You get a lot of former football figures who fade into the woodwork.
After their time is up in the game, they take lesser roles or leave the sport completely.
Former Real Madrid player, manager and director general Jorge Valdano is an example.
After he left the club for good, sacked in 2011, he's been on the outskirts of football.
But occasionally he sticks his head above the parapet and comes out with a remark to remind us all that he's still here.
Valdano has spoken about Madrid star Gareth Bale. He has claimed that the Welshman is anxious, distracted, downcast and frequently rescued by his team-mates.

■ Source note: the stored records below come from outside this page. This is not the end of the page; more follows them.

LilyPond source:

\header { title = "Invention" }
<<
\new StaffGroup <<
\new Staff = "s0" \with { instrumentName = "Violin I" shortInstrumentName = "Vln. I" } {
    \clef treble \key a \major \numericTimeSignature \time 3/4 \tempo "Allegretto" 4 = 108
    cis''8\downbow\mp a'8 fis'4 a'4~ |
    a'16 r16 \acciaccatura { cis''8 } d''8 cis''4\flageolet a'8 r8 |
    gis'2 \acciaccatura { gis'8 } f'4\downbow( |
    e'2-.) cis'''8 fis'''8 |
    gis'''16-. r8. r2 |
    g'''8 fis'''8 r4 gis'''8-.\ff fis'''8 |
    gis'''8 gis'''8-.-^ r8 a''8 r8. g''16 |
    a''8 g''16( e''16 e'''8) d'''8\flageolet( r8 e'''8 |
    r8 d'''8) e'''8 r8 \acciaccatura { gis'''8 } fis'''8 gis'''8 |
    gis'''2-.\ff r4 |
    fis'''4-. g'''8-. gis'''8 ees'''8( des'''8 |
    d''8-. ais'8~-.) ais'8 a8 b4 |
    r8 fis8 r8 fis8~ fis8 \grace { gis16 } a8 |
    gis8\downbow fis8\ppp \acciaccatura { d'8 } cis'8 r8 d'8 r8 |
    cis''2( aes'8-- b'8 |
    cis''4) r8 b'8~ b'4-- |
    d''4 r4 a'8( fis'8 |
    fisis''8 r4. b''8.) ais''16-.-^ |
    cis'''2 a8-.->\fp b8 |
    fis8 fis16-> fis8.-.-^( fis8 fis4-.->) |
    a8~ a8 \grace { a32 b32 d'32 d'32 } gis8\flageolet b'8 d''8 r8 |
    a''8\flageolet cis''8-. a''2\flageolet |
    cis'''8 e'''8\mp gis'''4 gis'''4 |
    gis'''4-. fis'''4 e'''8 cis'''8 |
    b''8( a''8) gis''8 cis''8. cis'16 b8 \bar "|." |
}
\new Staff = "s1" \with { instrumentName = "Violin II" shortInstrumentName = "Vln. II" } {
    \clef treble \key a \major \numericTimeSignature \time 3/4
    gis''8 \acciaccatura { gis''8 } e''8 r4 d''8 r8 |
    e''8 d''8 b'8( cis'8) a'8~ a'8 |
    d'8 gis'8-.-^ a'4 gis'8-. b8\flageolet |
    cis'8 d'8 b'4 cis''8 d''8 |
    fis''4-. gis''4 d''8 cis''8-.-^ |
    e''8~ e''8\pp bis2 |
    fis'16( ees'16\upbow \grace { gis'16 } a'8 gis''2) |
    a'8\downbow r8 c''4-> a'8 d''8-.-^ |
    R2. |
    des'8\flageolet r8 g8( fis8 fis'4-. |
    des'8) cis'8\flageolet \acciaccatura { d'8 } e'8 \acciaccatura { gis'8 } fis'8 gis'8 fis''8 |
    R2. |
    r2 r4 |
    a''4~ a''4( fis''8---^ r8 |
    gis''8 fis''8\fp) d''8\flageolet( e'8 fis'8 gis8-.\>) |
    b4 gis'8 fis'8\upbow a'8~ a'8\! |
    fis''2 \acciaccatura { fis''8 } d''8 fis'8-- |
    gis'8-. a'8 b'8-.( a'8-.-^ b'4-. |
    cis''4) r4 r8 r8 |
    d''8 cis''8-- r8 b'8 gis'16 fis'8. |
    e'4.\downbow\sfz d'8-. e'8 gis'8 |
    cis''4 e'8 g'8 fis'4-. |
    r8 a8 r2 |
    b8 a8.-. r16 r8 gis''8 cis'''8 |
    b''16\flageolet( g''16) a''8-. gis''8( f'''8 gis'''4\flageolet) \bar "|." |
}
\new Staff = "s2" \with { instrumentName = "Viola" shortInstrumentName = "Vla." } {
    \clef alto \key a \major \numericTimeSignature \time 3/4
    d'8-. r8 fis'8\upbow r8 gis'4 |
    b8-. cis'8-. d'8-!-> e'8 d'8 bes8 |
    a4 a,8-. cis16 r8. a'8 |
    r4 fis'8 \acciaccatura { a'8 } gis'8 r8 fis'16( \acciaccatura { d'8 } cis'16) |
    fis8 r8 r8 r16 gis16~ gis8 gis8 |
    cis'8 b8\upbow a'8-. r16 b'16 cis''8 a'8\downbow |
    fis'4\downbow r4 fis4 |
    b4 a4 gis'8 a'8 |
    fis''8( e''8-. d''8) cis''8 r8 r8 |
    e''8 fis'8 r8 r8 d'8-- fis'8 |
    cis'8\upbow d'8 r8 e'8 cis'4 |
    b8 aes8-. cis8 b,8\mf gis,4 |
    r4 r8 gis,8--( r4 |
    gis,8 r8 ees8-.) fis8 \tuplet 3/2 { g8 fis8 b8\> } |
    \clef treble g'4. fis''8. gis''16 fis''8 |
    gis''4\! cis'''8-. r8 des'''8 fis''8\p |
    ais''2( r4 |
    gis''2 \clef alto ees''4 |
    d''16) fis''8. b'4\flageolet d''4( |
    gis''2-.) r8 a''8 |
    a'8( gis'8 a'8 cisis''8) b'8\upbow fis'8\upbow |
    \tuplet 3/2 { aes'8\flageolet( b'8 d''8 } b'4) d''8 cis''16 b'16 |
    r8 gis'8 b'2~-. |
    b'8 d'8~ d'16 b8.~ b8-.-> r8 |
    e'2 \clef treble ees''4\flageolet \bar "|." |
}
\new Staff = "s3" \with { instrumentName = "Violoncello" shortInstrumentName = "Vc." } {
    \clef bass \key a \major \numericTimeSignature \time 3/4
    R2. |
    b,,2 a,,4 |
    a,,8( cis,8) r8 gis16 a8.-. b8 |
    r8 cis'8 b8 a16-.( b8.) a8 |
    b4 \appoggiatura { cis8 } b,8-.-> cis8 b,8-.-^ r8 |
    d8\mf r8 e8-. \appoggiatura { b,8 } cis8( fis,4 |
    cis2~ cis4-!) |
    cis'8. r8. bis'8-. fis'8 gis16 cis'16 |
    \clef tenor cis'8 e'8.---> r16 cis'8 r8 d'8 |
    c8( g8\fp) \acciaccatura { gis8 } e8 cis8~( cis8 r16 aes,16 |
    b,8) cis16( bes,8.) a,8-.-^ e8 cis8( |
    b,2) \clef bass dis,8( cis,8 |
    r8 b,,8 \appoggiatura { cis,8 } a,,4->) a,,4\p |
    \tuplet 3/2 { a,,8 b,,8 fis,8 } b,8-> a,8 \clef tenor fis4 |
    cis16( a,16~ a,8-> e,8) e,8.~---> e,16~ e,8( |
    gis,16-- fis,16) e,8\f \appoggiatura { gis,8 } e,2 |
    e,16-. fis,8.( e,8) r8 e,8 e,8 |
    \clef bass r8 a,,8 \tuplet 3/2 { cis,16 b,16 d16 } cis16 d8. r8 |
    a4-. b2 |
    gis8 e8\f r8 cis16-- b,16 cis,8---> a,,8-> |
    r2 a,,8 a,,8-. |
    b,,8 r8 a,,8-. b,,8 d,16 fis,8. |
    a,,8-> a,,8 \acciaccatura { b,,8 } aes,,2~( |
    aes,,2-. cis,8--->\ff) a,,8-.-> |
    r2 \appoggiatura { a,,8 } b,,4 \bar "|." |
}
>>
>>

He said, as reported by ESPN:
Bale has a strange anxiety because you do not notice it in the intensity of play. When someone is anxious, they play at a speed above what suits them, but it is like he is somewhere else. That is the strange sensation you get from him. The team are saving him. There are so many points to consider, among them Jese who is drawing so much attention. I suppose it comes from his lack of regular games and the injuries. And also from being so closely observed because of what was paid for him. We have not yet seen the true Bale. You see he looks a bit unhappy at the moment. He looks a bit downcast.
His comments are reminiscent of those from former Barcelona assistant coach Angel Cappa about Lionel Messi. Cappa had told La Xarxa, as we reported: "I couldn’t understand how a player could play football so dispassionately.
"And especially him, because if we look at a game of his from three or four years ago, there was that craziness, that passion that he had for playing."
Both men knew they would make headlines by critcising two of the most famous players in the world.
But if we are to take Valdano's claims about Bale at face value, ignoring the idea that he spoke about Bale purely to gain some attention, then he is still wrong, for the most part.
Carlo Ancelotti’s world-record signing is by no means in his very best form, but it’s part of a natural adjustment curve that most players take when moving to a new league.
The Mirror have Bale down as scoring 11 and assisting 10 goals in his 25 Real Madrid appearances, which, even if he’s not been at his finest, is still an admirable total.
Valdano, who played 120 times for Madrid, knows what it takes to become a Los Blancos star and his praise of Jese is fair.
The young Spanish striker has eased some of the pressure on the side, helping to cover Cristiano Ronaldo’s absence through suspension.
He has scored four La Liga goals in his last seven matches, compared to Bale’s two.
But Real Madrid’s form has been good since the turn of the year, and Bale has been pulling his weight as part of the side.
To say that the 24-year-old is being carried by the team simply doesn’t level with the performances we are seeing.
That said, in the club’s 3-0 win against Getafe last week, Bale did not play well, and manager Carlo Ancelotti admitted that the £86 million man lacked “quality,” but had “quantity,” as reported by Marca.
To use that game as a barometer for how he’s fared so far would be harsh, and it would be a knee-jerk reaction to lambast him for it.
The biggest problem Bale has had since arriving in Spain are his injuries.
Bale has, according to the International Business Times, suffered five injuries since joining, which has led to him missing 12 games.
However, if he can keep clear of any more knocks, he could be in for an excellent end to the season given the amount of rest he has had.
Valdano is right in that La Liga is yet to see the very best of Bale, but he’s not doing the Welshman justice with his verdict.